Giovanni Tomaso San Felicio fu d'opinione al tutto contraria, che in concilio si dovesse trattar de' libri tutto di nuovo, come se non vi fosse precedente proibizione; perché quella, come fatta dall'Inquisizione di Roma, per il nome è odiosa ad oltramontani, e del resto è anco tanto rigida, che è inosservabile, e nissuna cosa manda piú facilmente una legge in desuetudine, quanto l'impossibilità o gran difficoltà in osservarla et il gran rigore nel punir le transgressioni; esser ben necessario conservar la riputazione di quell'officio, ma questo potersi far assai appositamente con non farne menzione; del rimanente facendo le sole provisioni necessarie e con pene moderate. E per tanto parergli che il tutto stia nel consultar il modo: e disse egli quello che giudicava ottimo, cioè che i libri sin allora non censurati fossero compartiti a' padri e teologi presenti in concilio, et anco agl'assenti; quali, essaminatigli, facessero la censura, e dalla sinodo fosse deputata una congregazione non molto numerosa, che fosse come giudice tra la censura et il libro; il che parimente fosse servato con i già censurati, e questo fatto, si proponesse in congregazione generale per decretare in universale quello che paresse beneficio publico. Quanto al citare o no gl'interessati, disse che 2 sorti d'autori erano: altri separati dalla Chiesa et altri incorporati in essa; de' primi non esser di tener conto, poiché con la sola alienazione dalla Chiesa hanno essi medesimi, come san Paolo dice, condannato se stessi e le opere proprie, che non è bisogno piú udir altro; ma degl'incorporati con la Chiesa esserne de morti e de vivi; questi esser necessario citare et ascoltare, né, trattandosi della loro fama et onore, potersi contra le opere loro procedere, se non ascoltate le raggioni loro; de' morti, poiché non vi è l'interesse privato, potersi far quello che ricerca il publico ben, senza pericolo d'offender alcuno. A questa opinione fu aggionto da un altro vescovo che l'istessa forma di giustizia si dovesse usare verso gl'autori catolici defonti, perché restano li parenti e discepoli, che come posteri participano la fama o infamia del morto, e però restano interessati, e quando ben alcun tale non vi fosse, la sola memoria del defonto non può esser giudicata se non è difesa.

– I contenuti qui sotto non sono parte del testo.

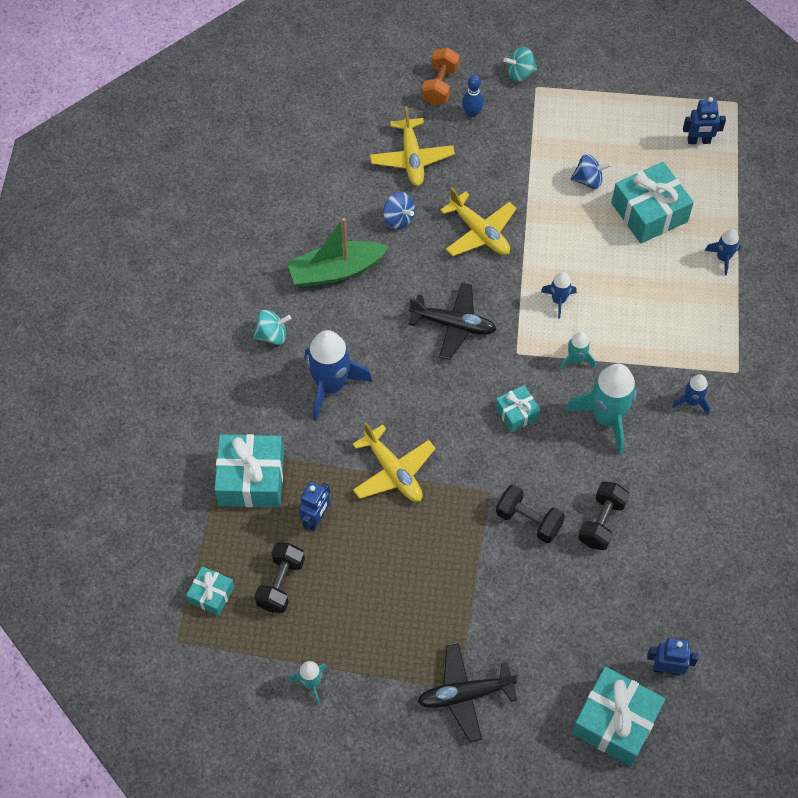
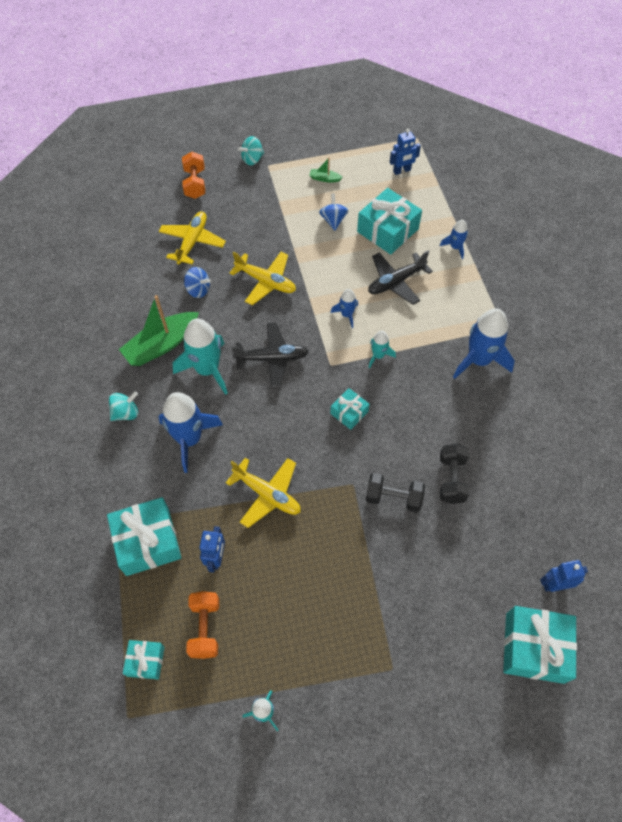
camera: 20 degrees left, 0 degrees up
black dumbbell [254,542,305,613] -> orange dumbbell [186,591,219,659]
yellow plane [370,106,455,186] -> yellow plane turned 135 degrees counterclockwise [159,211,226,265]
black plane [418,643,518,742] -> black plane moved to [368,251,433,305]
blue bowling pin [462,75,484,118] -> none
turquoise rocket [565,364,637,455] -> turquoise rocket moved to [173,318,228,395]
blue spinning top [570,154,611,189] -> blue spinning top turned 75 degrees counterclockwise [319,193,348,231]
blue rocket [672,374,710,415] -> blue rocket [453,308,515,379], size x1.98
none -> green boat [309,158,343,182]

Fu anco chi ebbe opinione non esser giusta cosa condannar le opere de' protestanti senza udirgli, perché, quantonque le persone siano da se stesse dannate, non si può per le leggi far la declaratoria senza citazione, quantonque in fatto notorio; adonque né meno si può far contra il libro, se ben notoriamente contenga eresia. Fra Gregorio, general degl'eremitani, disse non parergli necessario osservare tante sottilità; la proibizione de' libri esser precisamente come la proibizione medicinale d'un cibo, che non è una sentenzia contra di esso, né contra chi l'ha preparato, che però convenga ascoltarlo, ma un precetto verso di chi l'ha da usare, fatto da chi ha cura di regger la sanità di quello; però non trattarsi del pregiudicio del vivandiero, ma del solo beneficio dell'indisposto; e con ottima raggione un cibo, se ben in sé buono, si vieta per non esser utile all'indiposto usarlo: cosí la sinodo, che è il medico, debbe guardar quello solo che è utile a' fedeli legger o no, et il dannoso e pericoloso vietarlo, che non farà torto ad alcuno, se ben il libro in se stesso fosse buono, quando all'infermità delle menti di questo secolo non convenga. Altre varie considerazioni passarono, che si risolvevano finalmente in una di queste.